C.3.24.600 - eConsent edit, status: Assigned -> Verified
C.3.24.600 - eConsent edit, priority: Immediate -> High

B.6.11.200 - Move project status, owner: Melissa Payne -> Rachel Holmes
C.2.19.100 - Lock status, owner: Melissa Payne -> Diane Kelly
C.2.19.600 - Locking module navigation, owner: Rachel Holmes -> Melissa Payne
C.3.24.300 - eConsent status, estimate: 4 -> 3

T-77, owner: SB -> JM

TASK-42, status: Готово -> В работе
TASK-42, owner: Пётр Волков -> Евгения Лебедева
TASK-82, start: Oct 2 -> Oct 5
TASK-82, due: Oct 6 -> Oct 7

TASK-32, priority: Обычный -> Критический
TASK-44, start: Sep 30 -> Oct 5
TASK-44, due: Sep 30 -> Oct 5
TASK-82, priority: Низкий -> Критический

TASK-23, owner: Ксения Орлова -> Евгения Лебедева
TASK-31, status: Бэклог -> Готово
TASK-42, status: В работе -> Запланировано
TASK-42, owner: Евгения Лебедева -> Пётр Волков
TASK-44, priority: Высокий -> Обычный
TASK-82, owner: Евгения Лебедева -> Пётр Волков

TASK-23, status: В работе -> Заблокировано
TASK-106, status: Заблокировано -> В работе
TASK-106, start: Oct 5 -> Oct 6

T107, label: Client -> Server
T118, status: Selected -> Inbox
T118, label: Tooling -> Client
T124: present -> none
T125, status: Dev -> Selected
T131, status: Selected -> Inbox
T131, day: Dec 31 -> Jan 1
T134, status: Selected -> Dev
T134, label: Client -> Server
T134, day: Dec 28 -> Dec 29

-.-.-

Task statement - Reproduce exactly the lines running from the one with "T134, status: Selected -> Dev" to the last line of the listing above. Add nothing else.

Expected answer -
T134, status: Selected -> Dev
T134, label: Client -> Server
T134, day: Dec 28 -> Dec 29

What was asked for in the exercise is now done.